The present study intends to investigate the dimensionality of mixed passage comprehension and cloze items of reading comprehension using a Rasch-model-based bifactor model. In this model, MC comprehension questions based on sustained passages are forced to load on a reading factor, and the cloze items are forced to load simultaneously on the reading factor and a method-specific dimension, which is a cloze factor.

The results of this study would shed light on the justifiability or unjustifiability of the current practice in some high stakes national and international tests in scaling cloze and passage-based items of reading comprehension together and reporting a single score to reflect individual differences on reading comprehension. If findings indicate that the combination of sustained passage items and cloze items is not unidimensional, and there is a cloze method factor, then combining these two test types and reporting a single reading score for the examinees on the combination of both tests is not justified.

Method

Instrument and Participants

Participants of the study were a subsample of the Iranian National University Entrance Examination (INUEE) candidates (N = 1,024, 68% females) who applied for the undergraduate English programs in state universities in 2011. INUEE is a high-stakes test that screens the applicants into English Studies programs at state-run universities in Iran. The INUEE measures general English proficiency at an intermediate level.
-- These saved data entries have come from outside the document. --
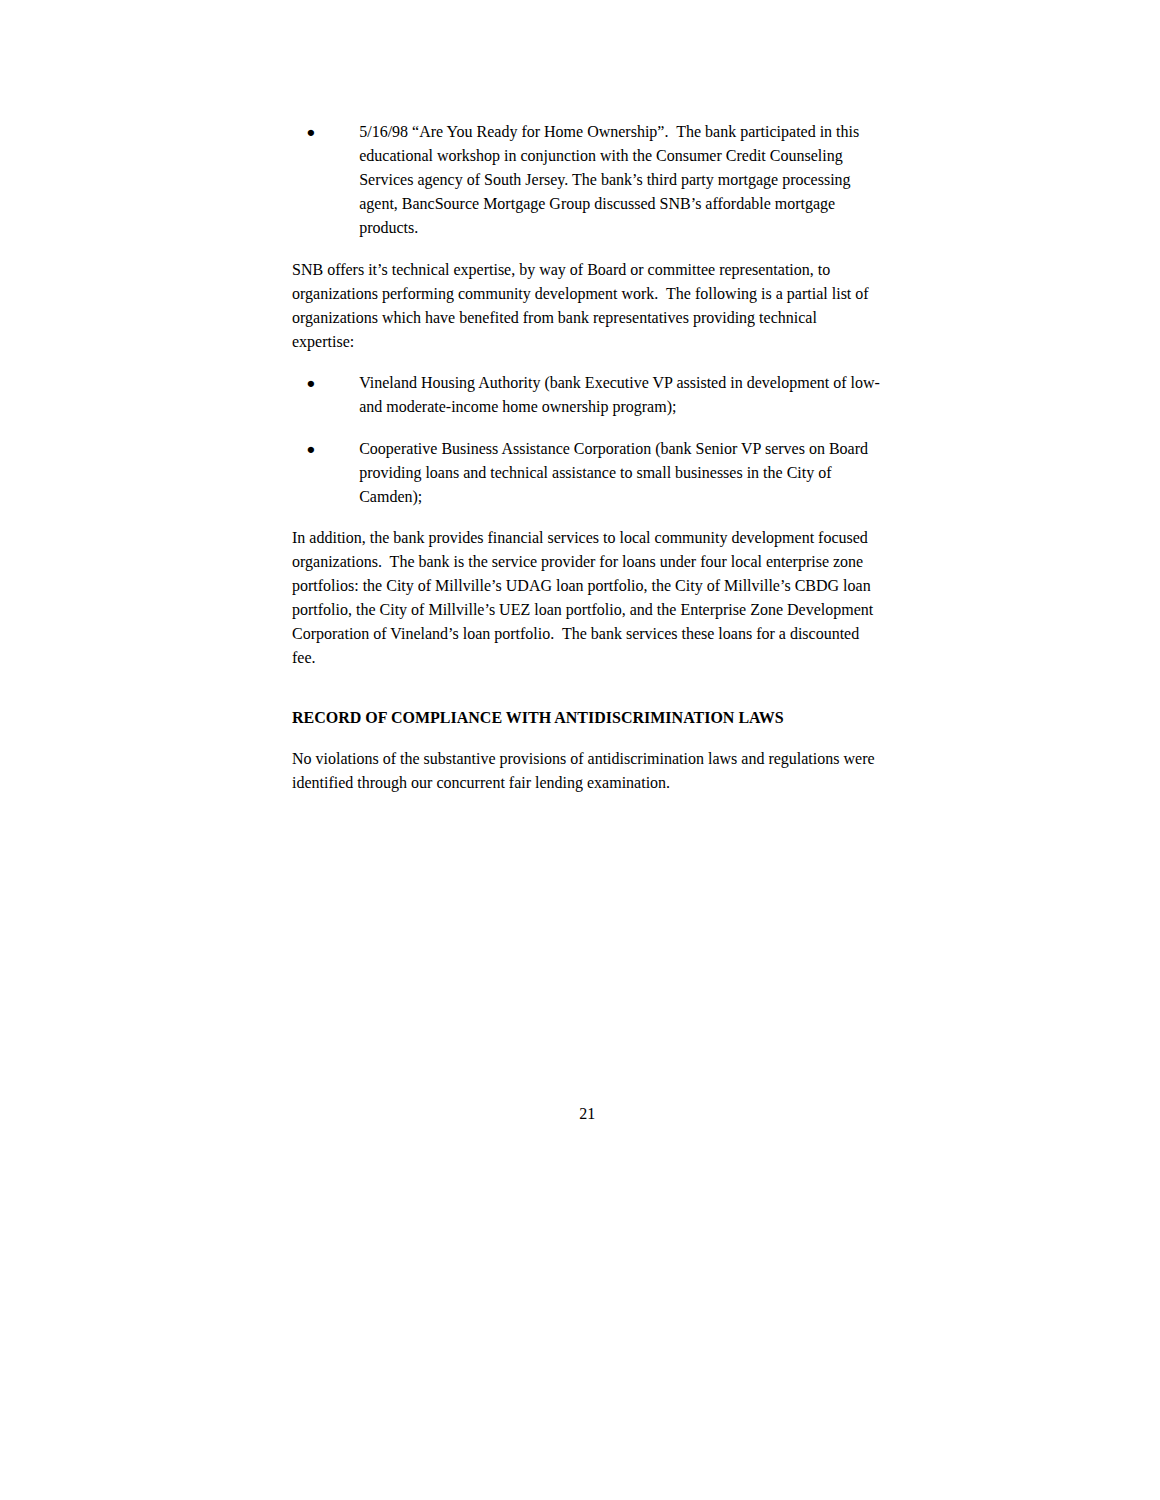●
5/16/98 “Are You Ready for Home Ownership”. The bank participated in this educational workshop in conjunction with the Consumer Credit Counseling Services agency of South Jersey. The bank’s third party mortgage processing agent, BancSource Mortgage Group discussed SNB’s affordable mortgage products.
SNB offers it’s technical expertise, by way of Board or committee representation, to organizations performing community development work. The following is a partial list of organizations which have benefited from bank representatives providing technical expertise:
●
Vineland Housing Authority (bank Executive VP assisted in development of low- and moderate-income home ownership program);
●
Cooperative Business Assistance Corporation (bank Senior VP serves on Board providing loans and technical assistance to small businesses in the City of Camden);
In addition, the bank provides financial services to local community development focused organizations. The bank is the service provider for loans under four local enterprise zone portfolios: the City of Millville’s UDAG loan portfolio, the City of Millville’s CBDG loan portfolio, the City of Millville’s UEZ loan portfolio, and the Enterprise Zone Development Corporation of Vineland’s loan portfolio. The bank services these loans for a discounted fee.
Record of Compliance with Antidiscrimination Laws
No violations of the substantive provisions of antidiscrimination laws and regulations were identified through our concurrent fair lending examination.
21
The test consisted of four sections: the grammar section containing 15 items; the vocabulary section containing 15 items; the language function section with 10 items, where examinees have to read short independent conversations (two to four lines) and fill a few gaps; and the reading comprehension section with 30 items. The reading comprehension section has two subparts. The first subpart contained a cloze passage with 10 multiple-choice items, and the second comprised three sustained passages followed by several questions. The four passages in the reading comprehension section were academic texts, and the questions were four-option MC. Time for completing the whole test with 70 items was 105 min. For the purpose of the present study, only the two subparts of the reading comprehension section were used.

Data Analyses

Unidimensional and multidimensional Rasch models (Rasch, 1960/1980) were employed to analyze the data. The multidimensional Rasch model employed in this study was the multidimensional random coefficient multinomial logit model (MRCMLM; Adams, Wilson, & Wang, 1997). MRCMLM is an extension of the unidimensional Rasch model and enjoys the measurement properties of these models including separability and existence of a sufficient statistic for parameter estimation (Baghaei, 2012).

More specifically, the bifactor model was employed to analyze the data in this study. Bifactor modeling is an excellent choice to improve model fit and clean the score variance of nuisances. In a bifactor model, variance is decomposed into general and specific variance. In bifactor modeling, there is a general factor on which all items load and some specific factors that represent the unique variance that is not included in the general factor. The general and specific factors are defined to be orthogonal. What is left in the specific factors, after partialing out the effects of the general factor, is uniqueness of the factor. Bifactor modeling is an excellent approach to examine the specific variance that a group of items might share that is not included in the general factor.

A unidimensional Rasch model and a bifactor model were fitted to the data. In the unidimensional model, all the 30 items (the 10 cloze items and the 20 passage comprehension items) were analyzed together and were modeled to load on a single reading comprehension dimension (Figure 1, right). In the bifactor model, all the 30 items were modeled to load on a reading comprehension dimension, with the 10 cloze items simultaneously loading on a cloze-specific dimension (Figure 1, left). Since the cloze-specific dimension is a construct-irrelevant nuisance dimension, it was set to be orthogonal to the target reading ability dimension. By forcing the cloze items to load both on a general reading ability dimension and a specific cloze dimension, we aimed to partition their variance into two components, that is, variance due to the general reading ability dimension and the variance that represents the uniqueness of the cloze items (Baghaei & Aryadoust, 2015). The bifactor model cleans the data from domain-specific peculiarities and provides error-free estimates (Baghaei, 2016). The goal of this study is to decompose a mixed-item reading comprehension test variance into its components, that is, reading comprehension and cloze-specific variance.

Figure 1.

Graphical representation of unidimensional (right) and bifactor models (left).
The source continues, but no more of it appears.